- _Work required_: Look for "Right" in the records and copy every line that has it.
[[ Data to use, beginning ]]
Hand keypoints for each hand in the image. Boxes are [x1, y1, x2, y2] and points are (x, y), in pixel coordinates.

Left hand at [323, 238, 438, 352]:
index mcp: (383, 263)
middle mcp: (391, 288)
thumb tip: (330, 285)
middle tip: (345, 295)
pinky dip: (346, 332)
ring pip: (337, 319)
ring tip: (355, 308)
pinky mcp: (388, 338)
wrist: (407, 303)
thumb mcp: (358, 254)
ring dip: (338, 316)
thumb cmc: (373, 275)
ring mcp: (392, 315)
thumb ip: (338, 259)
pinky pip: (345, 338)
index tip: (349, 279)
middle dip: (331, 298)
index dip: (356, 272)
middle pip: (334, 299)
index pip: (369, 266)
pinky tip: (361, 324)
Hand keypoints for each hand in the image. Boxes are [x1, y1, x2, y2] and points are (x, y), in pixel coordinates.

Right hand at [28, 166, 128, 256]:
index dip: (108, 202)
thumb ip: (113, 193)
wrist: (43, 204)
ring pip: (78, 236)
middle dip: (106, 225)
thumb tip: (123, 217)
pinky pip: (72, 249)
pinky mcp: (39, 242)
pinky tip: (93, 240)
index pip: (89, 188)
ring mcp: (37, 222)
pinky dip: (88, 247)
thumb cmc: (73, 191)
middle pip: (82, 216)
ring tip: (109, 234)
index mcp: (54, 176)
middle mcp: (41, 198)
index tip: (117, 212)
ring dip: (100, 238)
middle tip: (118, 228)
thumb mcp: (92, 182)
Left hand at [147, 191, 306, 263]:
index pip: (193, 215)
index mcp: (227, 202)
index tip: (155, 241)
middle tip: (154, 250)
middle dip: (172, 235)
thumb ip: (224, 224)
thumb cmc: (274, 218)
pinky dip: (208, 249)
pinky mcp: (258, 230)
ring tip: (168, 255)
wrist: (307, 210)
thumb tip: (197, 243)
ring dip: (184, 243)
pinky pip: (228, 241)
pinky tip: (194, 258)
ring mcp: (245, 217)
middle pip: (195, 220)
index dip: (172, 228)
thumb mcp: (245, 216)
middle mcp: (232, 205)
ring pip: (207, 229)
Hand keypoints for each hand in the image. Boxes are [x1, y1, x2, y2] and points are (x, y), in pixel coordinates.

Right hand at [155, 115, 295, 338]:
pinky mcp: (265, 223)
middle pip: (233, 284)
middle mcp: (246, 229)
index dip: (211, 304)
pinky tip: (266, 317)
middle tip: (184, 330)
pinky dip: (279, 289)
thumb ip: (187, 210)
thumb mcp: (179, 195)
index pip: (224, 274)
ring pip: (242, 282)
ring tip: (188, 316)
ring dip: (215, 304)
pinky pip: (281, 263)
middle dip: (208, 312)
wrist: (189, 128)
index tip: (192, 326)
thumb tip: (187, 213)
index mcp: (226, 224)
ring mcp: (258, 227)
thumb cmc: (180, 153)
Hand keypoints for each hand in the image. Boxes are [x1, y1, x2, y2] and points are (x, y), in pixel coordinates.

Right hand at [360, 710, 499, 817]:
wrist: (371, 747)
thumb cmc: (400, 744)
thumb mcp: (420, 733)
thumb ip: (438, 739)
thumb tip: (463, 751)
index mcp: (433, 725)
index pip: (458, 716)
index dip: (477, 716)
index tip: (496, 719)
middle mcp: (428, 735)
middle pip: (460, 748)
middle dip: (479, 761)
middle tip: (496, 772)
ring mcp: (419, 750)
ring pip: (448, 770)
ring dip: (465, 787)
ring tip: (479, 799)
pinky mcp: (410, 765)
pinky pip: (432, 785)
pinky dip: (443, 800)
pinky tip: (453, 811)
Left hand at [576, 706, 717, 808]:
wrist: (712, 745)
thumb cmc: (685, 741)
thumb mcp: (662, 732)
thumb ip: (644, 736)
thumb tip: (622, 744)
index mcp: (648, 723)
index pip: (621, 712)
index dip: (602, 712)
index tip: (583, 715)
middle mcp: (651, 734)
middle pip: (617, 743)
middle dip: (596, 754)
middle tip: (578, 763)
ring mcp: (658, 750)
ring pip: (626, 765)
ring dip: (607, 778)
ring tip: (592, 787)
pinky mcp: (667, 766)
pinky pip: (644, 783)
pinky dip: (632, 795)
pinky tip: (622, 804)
[[ Data to use, end ]]
- _Your solution_:
Right hand at [28, 166, 128, 256]:
Right hand at [155, 115, 295, 338]:
Right hand at [360, 710, 499, 817]:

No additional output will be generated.